Hahaha, the guy's got a sense of humor, I will give him that much.


----------



## zhurdan (Mar 21, 2008)

Well, someone had to post it, so here goes...






Hehehe.

Zhur


----------



## BeefyBeefo (Jan 30, 2008)

tboone said:


> Would it make sense to assume that all in the room had been searched or at least gone through a metal detector either in being admitted to that high level meeting or at least in entering (what I would assume to be) a secure facility?


Yes. All reporters are not only screened at the door, but they have been approved by the SS to be in that press room. They have all gone through federal checks of some sort, but they are screened before entering. Either way, as you said, this does not excuse the poor response by the SS.

-Jeff-


----------



## buck32 (May 26, 2008)

js said:


> Honestly and seriously... I think the incoming Obama...,I mean Clinton puppet, needs to be a little worried. This could have easily gone the other way and the secret service without a doubt failed in doing their job. That could have been 2 knives being thrown instead of shoes and that sand flea had enough time to "reload".
> 
> But, all in all... Pres. Bush was able to display his awesome ninja skills and comes up smiling at his attacker...daring him for more of his useless attempts. :smt023


Would have been even better had GWB caught one of the shoes and thrown it back at the guy.

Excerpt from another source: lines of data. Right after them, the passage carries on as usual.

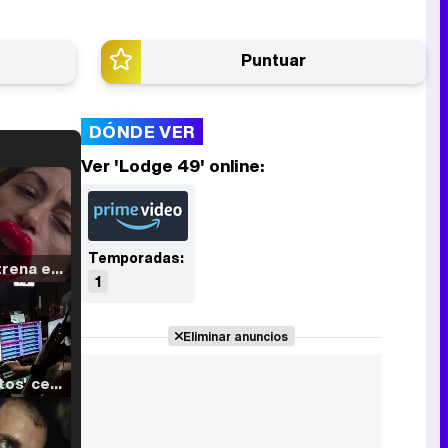
Puntuar
DÓNDE VER
Ver 'Lodge 49' online:
Temporadas:
Filmin estrena el tráiler de 'Millennial Mal', su nueva comedia universitaria de la mano de Lorena Iglesias
1
Eliminar anuncios
'120 Minutos' celebra sus 2.000 programas en Telemadrid con un vídeo del día a día en la redacción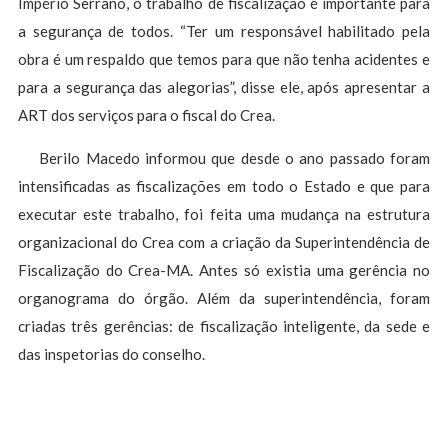
Império Serrano, o trabalho de fiscalização é importante para
a segurança de todos. “Ter um responsável habilitado pela
obra é um respaldo que temos para que não tenha acidentes e
para a segurança das alegorias”, disse ele, após apresentar a
ART dos serviços para o fiscal do Crea.
Berilo Macedo informou que desde o ano passado foram
intensificadas as fiscalizações em todo o Estado e que para
executar este trabalho, foi feita uma mudança na estrutura
organizacional do Crea com a criação da Superintendência de
Fiscalização do Crea-MA. Antes só existia uma gerência no
organograma do órgão. Além da superintendência, foram
criadas três gerências: de fiscalização inteligente, da sede e
das inspetorias do conselho.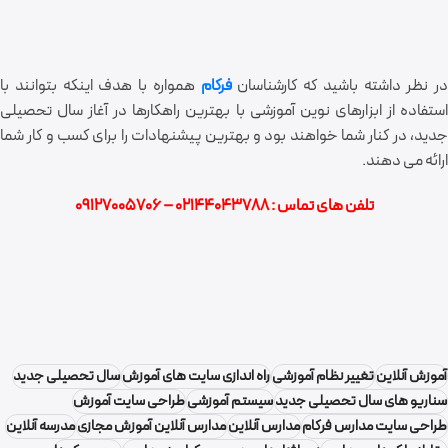
طراحی و برنامه نویسی وب سایت و اپلیکیشن تعاونی دندان
پزشکان
طراحی وب سایت و اپلیکیشن موبایل آوین گلد
در نظر داشته باشید که کارشناسان
فرکام
همواره با هدف اینکه بتوانند با
استفاده از ابزارهای نوین آموزشی با بهترین راهکارها در آغاز سال تحصیلی
جدید، در کنار شما خواهند بود و بهترین پیشنهادات را برای کسب و کار شما
ارائه می دهند.
تلفن های تماس : 02144043788 – 09127005706
آموزش آنلاین
تغییر نظام آموزشی
راه اندازی سایت های آموزش
سال تحصیلی جدید
سناریو های سال تحصیلی جدید
سیستم آموزشی
طراحی سایت آموزش
طراحی سایت مدارس فرکام
مدارس آنلاین
مدارس آنلاین آموزش مجازی
مدرسه آنلاین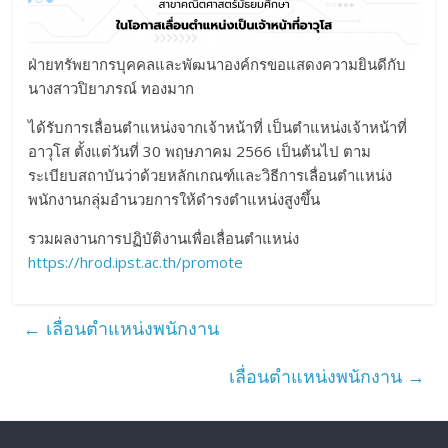
ฝ่ายทรัพยากรบุคคลและพัฒนาองค์กรขอแสดงความยินดีกับ
นางสาวปิยาภรณ์ ทองมาก
ได้รับการเลื่อนตำแหน่งจากเจ้าหน้าที่ เป็นตำแหน่งเจ้าหน้าที่
อาวุโส ตั้งแต่วันที่ 30 พฤษภาคม 2566 เป็นต้นไป ตาม
ระเบียบสถาบันว่าด้วยหลักเกณฑ์และวิธีการเลื่อนตำแหน่ง
พนักงานกลุ่มอำนวยการให้ดำรงตำแหน่งสูงขึ้น
รวมผลงานการปฏิบัติงานเพื่อเลื่อนตำแหน่ง
https://hrod.ipst.ac.th/promote
←
เลื่อนตำแหน่งพนักงาน
เลื่อนตำแหน่งพนักงาน
→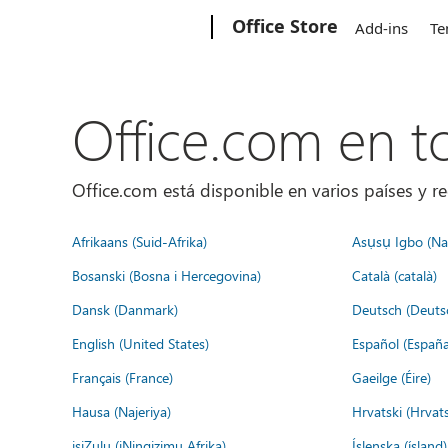
Microsoft
Office Store
Add-ins
Te
Office.com en 
Office.com está disponible en varios países y re
Afrikaans (Suid-Afrika)
Asụsụ Igbo (Naị
Bosanski (Bosna i Hercegovina)
Català (català)
Dansk (Danmark)
Deutsch (Deuts
English (United States)
Español (España
Français (France)
Gaeilge (Éire)
Hausa (Najeriya)
Hrvatski (Hrvat
isiZulu (iNingizimu Afrika)
Íslenska (ísland)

I actually give Bush credit for his reflexs!!!!


----------



## bprince04305 (Oct 14, 2008)

buck32 said:


> Would have been even better had GWB caught one of the shoes and thrown it back at the guy.
> 
> I actually give Bush credit for his reflexs!!!!


+1:smt1099


----------



## ruining (Nov 13, 2008)

I know this is a week or so old, but you have to think that this is a testament to the guys and gals freeing this country. 10 years ago this man would have been taken outside and decapitated in the street. Now he's got arranged marriages waiting in line for him as a hero. Just the fact that he can get away with this and has people calling for his release says a lot about the progress in that part of the world.


----------